The area falls under the Warrington South constituency for which Sarah Hall is the current Member of Parliament (Labour Party).

==Transport==
Bus: Warrington's Own Buses provides buses, with direct services to the town centre (20 minutes) and the Westbrook Centre (10 mins).

Train:: Warrington West Station (10 minutes walk) offers hourly services to Warrington Central, Manchester Oxford Road and Liverpool Lime Street, for the West Coast Main Line passengers must get the bus to Warrington Bank Quay (15 mins).
Sankey for Penketh Station (10 minute walk) offers fewer train times.

Air:: The nearest airports to Whittle Hall are Liverpool John Lennon Airport (8 miles) and Manchester Airport (15 miles)

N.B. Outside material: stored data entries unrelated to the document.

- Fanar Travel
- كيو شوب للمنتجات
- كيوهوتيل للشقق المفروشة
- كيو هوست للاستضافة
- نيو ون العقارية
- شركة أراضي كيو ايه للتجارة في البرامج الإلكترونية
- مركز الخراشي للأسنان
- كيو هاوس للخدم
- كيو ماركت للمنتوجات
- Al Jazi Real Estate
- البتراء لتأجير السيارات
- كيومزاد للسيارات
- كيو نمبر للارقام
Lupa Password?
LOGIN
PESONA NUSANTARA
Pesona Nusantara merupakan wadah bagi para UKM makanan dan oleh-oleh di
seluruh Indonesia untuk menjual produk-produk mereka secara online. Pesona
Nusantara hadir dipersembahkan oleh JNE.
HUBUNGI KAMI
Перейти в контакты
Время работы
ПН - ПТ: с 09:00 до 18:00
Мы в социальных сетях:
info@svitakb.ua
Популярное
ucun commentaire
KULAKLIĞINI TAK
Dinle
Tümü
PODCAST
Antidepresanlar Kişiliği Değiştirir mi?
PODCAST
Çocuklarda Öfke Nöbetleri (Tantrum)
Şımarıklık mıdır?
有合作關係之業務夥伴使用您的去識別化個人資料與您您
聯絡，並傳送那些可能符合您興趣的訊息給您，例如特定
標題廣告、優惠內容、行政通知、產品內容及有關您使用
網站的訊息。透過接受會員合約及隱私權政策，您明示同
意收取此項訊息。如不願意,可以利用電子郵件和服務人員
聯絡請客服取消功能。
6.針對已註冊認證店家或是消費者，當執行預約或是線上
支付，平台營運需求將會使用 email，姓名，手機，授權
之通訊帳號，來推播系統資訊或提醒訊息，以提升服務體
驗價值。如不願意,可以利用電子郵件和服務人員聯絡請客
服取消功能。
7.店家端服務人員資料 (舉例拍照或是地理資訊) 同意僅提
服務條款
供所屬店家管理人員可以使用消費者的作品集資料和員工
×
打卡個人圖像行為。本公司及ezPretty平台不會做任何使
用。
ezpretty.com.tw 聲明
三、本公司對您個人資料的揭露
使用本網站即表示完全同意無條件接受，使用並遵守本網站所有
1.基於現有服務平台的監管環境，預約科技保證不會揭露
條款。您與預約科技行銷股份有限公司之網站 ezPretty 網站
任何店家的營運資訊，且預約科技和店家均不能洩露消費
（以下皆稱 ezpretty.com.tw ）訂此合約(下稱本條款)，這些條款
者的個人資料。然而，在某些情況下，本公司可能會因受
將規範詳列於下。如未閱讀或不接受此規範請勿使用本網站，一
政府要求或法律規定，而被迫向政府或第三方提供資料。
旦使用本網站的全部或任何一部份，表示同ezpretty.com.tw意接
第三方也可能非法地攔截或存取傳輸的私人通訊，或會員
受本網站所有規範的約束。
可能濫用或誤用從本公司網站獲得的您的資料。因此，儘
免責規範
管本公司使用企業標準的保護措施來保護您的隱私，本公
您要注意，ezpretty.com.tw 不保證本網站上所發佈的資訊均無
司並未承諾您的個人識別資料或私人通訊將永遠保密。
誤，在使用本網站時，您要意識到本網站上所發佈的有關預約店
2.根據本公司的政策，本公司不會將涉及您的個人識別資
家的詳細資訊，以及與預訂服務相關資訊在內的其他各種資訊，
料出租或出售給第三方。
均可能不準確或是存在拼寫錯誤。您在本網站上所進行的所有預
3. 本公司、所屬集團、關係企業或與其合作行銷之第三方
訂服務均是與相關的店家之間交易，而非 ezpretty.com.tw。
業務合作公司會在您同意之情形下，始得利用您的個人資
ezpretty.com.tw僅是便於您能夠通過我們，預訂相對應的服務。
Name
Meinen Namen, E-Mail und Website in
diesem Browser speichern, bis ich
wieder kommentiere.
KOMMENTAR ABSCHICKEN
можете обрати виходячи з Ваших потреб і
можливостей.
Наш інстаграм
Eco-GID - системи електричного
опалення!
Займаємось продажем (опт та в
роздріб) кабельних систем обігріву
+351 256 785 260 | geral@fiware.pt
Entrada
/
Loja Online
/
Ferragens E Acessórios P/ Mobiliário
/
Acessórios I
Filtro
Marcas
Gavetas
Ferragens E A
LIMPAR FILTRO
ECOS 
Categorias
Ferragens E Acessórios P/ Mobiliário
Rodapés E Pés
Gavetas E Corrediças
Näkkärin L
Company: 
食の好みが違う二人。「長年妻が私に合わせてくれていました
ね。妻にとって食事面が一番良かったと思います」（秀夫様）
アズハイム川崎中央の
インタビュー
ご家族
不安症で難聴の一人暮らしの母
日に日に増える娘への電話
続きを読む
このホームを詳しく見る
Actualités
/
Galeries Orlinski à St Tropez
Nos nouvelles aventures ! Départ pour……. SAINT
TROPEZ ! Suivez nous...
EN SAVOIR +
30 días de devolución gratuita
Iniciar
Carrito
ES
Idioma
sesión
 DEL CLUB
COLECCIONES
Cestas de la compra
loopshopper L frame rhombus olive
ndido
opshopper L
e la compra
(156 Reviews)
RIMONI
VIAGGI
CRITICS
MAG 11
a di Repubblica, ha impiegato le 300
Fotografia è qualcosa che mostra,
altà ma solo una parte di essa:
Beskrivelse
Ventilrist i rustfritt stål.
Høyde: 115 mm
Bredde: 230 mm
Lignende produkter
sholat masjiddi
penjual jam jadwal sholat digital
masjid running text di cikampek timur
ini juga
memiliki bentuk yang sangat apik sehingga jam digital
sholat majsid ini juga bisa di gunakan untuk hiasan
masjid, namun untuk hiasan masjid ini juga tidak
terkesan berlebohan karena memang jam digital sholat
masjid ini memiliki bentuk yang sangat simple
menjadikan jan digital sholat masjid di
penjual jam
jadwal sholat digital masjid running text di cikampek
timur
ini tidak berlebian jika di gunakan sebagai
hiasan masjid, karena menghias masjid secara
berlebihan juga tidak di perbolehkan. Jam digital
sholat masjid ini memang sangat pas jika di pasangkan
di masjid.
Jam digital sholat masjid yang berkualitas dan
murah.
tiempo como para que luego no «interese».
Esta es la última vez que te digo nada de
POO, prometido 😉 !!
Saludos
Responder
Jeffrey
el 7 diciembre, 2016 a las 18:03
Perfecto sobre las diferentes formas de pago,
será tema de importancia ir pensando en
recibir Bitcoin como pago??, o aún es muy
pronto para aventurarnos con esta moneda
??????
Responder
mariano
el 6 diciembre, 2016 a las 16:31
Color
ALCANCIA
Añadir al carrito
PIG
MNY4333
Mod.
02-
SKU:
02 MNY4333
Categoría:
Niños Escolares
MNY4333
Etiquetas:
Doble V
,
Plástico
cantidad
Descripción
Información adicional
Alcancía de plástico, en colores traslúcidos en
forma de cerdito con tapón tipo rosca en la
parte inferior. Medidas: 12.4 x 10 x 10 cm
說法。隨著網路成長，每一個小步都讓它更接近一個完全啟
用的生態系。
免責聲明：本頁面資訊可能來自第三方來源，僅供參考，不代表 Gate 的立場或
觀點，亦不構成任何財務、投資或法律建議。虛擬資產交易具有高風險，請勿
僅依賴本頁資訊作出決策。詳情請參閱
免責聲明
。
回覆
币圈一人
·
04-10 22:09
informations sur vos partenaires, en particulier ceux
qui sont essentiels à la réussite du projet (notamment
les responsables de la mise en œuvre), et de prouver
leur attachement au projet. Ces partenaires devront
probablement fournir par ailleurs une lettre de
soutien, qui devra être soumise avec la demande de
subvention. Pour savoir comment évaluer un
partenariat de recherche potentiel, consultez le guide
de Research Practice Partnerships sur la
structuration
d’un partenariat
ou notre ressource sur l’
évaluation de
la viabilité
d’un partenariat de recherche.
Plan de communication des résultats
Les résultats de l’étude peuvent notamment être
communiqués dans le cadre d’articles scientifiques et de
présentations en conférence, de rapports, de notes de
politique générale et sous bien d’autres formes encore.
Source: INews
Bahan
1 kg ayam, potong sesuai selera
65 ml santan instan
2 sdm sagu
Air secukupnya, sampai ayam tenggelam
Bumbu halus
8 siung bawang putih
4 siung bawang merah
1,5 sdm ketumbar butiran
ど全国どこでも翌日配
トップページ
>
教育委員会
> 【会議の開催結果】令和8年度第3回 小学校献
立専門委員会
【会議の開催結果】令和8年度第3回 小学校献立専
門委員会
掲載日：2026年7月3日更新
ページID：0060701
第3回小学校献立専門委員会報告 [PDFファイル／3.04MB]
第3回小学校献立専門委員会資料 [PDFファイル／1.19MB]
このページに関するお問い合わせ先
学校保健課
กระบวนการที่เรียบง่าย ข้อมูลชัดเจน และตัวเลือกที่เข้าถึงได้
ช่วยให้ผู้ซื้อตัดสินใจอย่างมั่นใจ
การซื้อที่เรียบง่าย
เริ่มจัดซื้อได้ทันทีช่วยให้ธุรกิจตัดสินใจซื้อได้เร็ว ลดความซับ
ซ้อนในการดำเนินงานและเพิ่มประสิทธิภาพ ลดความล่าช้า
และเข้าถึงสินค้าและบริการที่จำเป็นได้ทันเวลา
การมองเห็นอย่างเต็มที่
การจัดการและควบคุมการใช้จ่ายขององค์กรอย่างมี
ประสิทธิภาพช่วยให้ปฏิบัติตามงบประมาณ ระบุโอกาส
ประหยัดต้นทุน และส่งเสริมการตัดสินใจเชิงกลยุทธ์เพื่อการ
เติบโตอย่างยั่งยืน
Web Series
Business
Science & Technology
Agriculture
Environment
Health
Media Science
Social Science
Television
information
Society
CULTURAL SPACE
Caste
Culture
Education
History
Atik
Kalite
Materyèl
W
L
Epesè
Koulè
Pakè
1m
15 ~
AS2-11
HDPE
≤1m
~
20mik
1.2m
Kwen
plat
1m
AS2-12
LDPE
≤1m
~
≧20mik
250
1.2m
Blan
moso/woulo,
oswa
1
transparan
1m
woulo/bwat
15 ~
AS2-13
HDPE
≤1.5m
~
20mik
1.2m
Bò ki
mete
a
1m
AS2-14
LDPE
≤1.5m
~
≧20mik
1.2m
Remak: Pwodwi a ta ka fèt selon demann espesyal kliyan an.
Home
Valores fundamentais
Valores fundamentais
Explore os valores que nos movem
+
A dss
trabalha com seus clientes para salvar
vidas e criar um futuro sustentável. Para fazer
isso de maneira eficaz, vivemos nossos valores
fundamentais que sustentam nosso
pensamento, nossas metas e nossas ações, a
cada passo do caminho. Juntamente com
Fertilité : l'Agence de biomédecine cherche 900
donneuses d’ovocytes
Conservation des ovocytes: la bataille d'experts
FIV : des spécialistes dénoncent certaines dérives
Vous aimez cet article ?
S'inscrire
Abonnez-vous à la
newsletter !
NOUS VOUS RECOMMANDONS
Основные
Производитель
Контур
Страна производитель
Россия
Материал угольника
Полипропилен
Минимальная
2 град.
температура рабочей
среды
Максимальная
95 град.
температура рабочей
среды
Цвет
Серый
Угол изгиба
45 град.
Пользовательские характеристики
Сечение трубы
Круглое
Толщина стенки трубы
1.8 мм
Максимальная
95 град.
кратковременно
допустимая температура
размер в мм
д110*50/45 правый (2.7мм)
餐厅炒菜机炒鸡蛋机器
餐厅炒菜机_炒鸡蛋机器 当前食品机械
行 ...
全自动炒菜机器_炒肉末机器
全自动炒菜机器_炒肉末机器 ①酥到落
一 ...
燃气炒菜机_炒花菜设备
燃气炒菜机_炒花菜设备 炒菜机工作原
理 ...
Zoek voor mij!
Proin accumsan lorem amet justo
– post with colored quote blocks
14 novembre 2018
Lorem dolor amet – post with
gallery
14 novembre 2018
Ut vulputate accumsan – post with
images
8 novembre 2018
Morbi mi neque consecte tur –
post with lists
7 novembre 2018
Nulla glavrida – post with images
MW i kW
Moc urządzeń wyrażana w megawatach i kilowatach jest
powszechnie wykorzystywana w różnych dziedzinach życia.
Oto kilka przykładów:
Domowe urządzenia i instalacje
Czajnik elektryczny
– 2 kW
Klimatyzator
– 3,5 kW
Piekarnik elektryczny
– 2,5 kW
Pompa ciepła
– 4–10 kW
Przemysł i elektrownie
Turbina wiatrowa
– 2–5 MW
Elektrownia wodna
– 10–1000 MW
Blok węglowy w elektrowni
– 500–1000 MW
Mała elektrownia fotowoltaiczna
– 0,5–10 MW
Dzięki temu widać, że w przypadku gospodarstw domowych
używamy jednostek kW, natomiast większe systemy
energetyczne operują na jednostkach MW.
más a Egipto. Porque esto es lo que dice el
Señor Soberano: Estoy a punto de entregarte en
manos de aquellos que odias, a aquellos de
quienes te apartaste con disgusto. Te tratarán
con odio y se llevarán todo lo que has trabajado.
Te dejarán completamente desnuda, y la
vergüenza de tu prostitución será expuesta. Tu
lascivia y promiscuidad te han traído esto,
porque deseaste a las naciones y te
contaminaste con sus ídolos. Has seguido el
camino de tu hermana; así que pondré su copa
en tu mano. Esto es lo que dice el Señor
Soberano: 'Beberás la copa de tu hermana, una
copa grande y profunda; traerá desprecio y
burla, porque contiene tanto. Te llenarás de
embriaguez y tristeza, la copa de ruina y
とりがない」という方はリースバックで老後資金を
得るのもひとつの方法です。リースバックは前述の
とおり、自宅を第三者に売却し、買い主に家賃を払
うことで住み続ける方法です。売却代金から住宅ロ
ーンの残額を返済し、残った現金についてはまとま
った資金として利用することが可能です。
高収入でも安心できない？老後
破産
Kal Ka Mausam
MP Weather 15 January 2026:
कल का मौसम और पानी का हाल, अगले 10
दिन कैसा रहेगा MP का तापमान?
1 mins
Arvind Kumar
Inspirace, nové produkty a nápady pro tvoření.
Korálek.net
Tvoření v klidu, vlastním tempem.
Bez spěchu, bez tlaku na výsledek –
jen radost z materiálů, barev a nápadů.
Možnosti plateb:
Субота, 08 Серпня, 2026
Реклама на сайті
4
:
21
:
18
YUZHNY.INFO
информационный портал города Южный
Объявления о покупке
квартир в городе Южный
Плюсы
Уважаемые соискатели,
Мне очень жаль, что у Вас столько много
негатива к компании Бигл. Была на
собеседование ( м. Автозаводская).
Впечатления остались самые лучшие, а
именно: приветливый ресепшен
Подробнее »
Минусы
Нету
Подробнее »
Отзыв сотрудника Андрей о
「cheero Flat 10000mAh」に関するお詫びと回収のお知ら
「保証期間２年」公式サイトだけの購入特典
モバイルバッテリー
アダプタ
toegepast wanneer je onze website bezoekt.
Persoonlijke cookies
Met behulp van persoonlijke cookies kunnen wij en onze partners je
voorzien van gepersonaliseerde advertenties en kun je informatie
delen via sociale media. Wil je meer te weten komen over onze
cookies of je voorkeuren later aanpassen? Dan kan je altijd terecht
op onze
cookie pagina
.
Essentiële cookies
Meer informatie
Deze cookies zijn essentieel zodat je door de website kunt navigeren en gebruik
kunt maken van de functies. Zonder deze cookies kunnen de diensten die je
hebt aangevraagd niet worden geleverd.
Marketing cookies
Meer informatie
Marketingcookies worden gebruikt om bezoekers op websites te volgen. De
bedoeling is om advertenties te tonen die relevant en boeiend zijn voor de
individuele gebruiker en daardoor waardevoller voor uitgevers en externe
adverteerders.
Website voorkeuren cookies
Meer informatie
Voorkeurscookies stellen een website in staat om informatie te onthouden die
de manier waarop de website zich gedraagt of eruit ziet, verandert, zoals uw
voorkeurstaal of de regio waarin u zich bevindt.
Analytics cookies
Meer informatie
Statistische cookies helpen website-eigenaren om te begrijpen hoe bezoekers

Road: Kingsdale Road runs through the estate but actually contains no houses, houses are found on connected dead end roads/cul-de-sacs. Whittle Hall is connected to the outside world through Whittle Hall Avenue and Lingley Green Avenue. The estate is located just 1 mile from the M62 Junction 8, making the houses popular homes for people working in Manchester and Liverpool (each 45 minutes). Travel to Warrington town centre is achieved via Whittle Hall Avenue and Liverpool Road (A57 road) the journey is 3 miles and takes from 10 minutes.

==Education==
Whittle Hall forms part of the catchment area for Great Sankey High School which also contains sixth form facilities under the name Barrow Hall College. Penketh High School is as close to the estate but because its catchment area does not cover Whittle Hall few children from the estate attend.

==Sports and leisure==
Whittle Hall has no professional sports teams, Warrington Wolves RLFC is the closest major sports team. As for the Premier League Wigan Athletic is the closest by distance, however Everton F.C. Liverpool F.C., and Manchester United are the most commonly supported clubs. Sankey Leisure centre is located next to Great Sankey High School. It is only a 2-minute drive and offers an indoor swimming pool, tennis courts and an astroturf football pitch. There is a David Lloyd gym located 5 minutes drive on the A57.

==Landmarks and culture==
Whittle Hall's most known place is the duck pond located where the estate meets Lingley Avenue. This area contains the community centre, football fields a playground and was formerly part of "Site 2" airmen's living area on the giant RAF Burtonwood. Although just outside Whittle Hall the 'Thatched Cottage' is very well known. This newly built white cottage is very recognisable against the backdrop of red brick houses. The estate is bordered on one side by the linear park which contains a stream, open areas and separates the estate from the older parts of Great Sankey. The park is the main route used for school children who walk to the schools located on Barrow Hall Lane as well as being extremely popular with dog walkers.